▶ [ABOUT THIS TASK]: Starting at the line that contains "opracowal naukową interpretację" in the listing below, write out every line word for word until you have written the line that contains "szoku, że przy tak ważnym temacie".

***

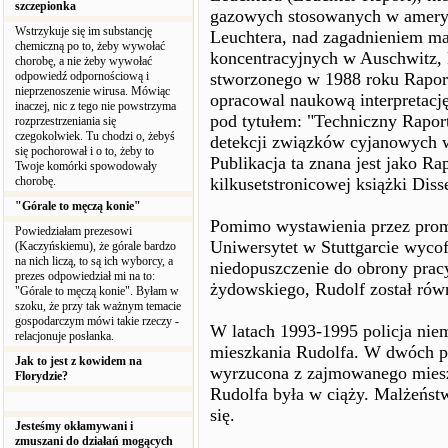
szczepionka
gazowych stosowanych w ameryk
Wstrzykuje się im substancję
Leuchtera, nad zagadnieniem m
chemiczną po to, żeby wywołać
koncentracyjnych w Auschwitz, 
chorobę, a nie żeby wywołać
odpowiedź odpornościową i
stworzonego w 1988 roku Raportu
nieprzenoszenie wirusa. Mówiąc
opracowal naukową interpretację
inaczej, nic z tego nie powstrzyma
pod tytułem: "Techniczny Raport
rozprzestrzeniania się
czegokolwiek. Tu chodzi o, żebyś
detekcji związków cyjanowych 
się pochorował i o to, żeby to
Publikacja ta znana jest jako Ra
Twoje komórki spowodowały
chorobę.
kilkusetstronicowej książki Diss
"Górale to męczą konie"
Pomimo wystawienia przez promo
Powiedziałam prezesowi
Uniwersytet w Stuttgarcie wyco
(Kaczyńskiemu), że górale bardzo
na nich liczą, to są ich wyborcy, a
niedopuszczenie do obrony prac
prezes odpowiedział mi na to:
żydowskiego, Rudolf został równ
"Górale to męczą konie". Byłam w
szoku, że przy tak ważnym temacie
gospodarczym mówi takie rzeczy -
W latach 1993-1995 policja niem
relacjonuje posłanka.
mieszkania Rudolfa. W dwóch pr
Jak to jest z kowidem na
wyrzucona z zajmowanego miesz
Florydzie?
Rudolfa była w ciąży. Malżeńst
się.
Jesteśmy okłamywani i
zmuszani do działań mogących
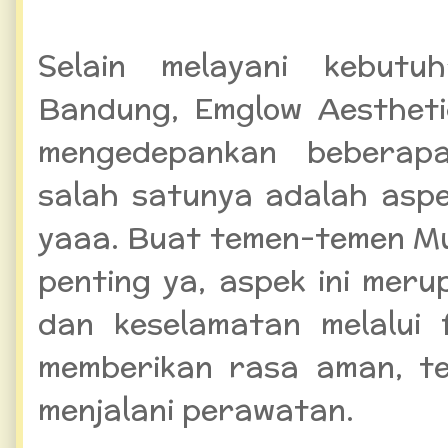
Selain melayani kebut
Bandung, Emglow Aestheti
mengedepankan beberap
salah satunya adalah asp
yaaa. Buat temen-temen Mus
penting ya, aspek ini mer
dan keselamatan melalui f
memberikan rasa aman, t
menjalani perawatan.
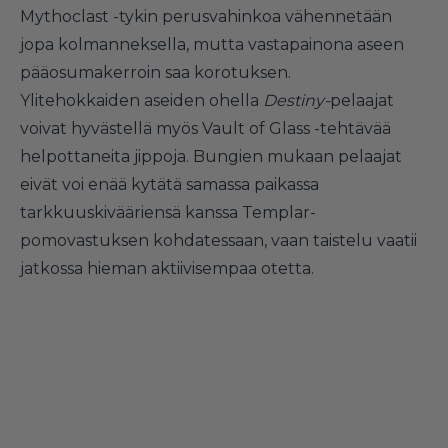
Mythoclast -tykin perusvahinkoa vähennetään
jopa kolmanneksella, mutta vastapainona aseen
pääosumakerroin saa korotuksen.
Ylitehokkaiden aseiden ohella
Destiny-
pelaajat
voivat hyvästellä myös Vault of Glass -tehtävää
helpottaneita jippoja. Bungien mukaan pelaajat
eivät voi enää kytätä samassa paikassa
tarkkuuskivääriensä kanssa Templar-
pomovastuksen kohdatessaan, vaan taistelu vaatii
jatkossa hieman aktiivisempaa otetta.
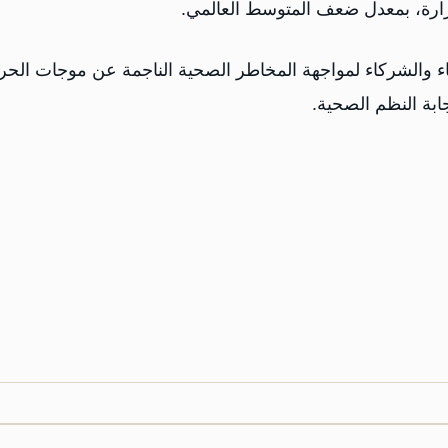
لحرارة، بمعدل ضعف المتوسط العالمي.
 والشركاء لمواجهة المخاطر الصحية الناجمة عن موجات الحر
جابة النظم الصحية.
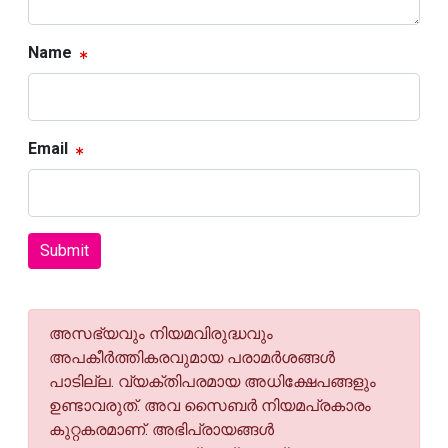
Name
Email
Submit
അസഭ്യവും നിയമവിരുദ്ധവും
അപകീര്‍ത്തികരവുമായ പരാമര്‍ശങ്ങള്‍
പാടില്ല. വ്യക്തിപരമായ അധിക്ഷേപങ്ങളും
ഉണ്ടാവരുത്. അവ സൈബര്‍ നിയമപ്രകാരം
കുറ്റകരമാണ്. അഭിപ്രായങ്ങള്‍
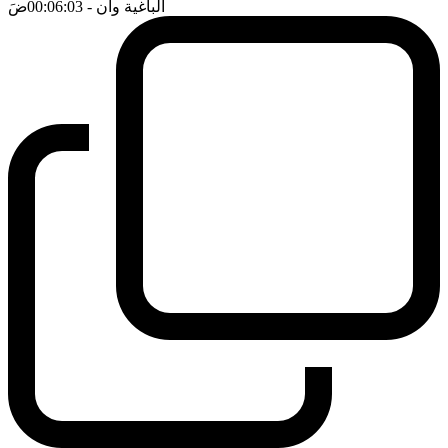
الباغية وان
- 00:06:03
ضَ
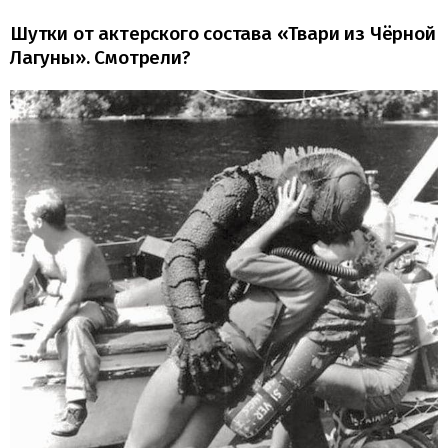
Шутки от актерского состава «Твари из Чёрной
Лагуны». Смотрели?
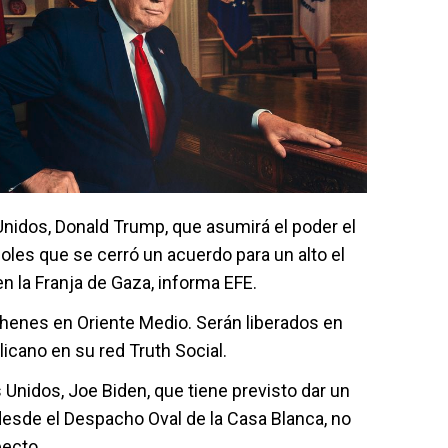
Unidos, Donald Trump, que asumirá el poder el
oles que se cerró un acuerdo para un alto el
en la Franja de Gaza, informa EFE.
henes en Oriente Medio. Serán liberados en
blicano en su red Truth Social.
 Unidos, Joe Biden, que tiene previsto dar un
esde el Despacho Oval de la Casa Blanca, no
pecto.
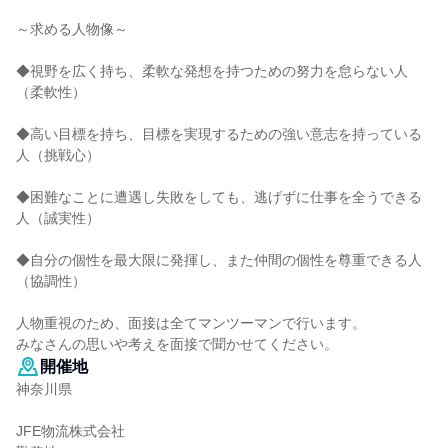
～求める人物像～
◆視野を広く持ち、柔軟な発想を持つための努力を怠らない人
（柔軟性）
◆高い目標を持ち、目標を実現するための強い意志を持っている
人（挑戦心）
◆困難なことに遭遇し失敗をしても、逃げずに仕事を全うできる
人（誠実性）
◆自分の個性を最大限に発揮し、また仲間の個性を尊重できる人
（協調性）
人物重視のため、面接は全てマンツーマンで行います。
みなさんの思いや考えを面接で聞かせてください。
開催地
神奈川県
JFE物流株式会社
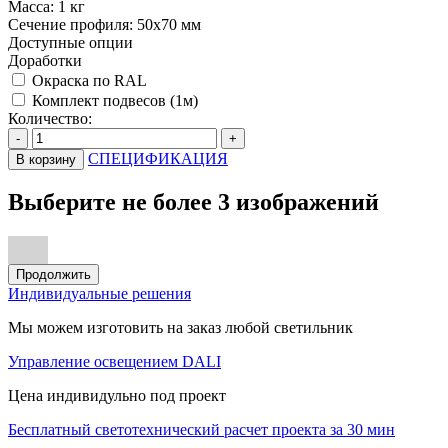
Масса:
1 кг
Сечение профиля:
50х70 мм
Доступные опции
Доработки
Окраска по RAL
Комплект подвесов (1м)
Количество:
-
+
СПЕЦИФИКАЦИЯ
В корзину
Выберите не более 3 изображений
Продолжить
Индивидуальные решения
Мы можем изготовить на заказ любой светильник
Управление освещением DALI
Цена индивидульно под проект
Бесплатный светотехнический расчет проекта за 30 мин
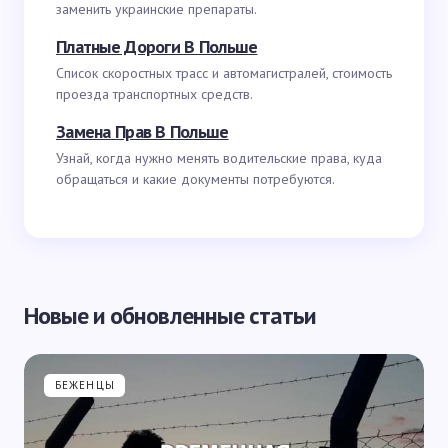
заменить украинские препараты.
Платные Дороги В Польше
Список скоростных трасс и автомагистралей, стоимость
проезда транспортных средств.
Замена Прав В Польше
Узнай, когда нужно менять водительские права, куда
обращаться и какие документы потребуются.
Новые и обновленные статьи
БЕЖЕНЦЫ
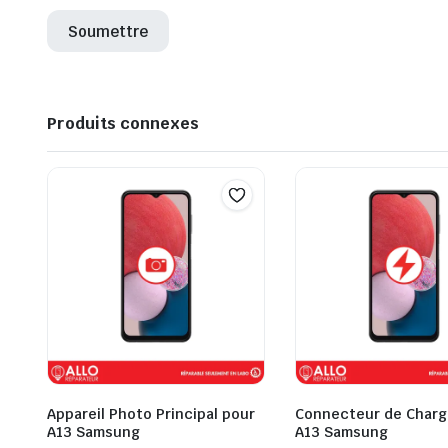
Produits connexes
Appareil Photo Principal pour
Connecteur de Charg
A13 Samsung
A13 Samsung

***

▶ [RESPONSE BELOW]:
opracowal naukową interpretację
inaczej, nic z tego nie powstrzyma
pod tytułem: "Techniczny Raport
rozprzestrzeniania się
czegokolwiek. Tu chodzi o, żebyś
detekcji związków cyjanowych 
się pochorował i o to, żeby to
Publikacja ta znana jest jako Ra
Twoje komórki spowodowały
chorobę.
kilkusetstronicowej książki Diss
"Górale to męczą konie"
Pomimo wystawienia przez promo
Powiedziałam prezesowi
Uniwersytet w Stuttgarcie wyco
(Kaczyńskiemu), że górale bardzo
na nich liczą, to są ich wyborcy, a
niedopuszczenie do obrony prac
prezes odpowiedział mi na to:
żydowskiego, Rudolf został równ
"Górale to męczą konie". Byłam w
szoku, że przy tak ważnym temacie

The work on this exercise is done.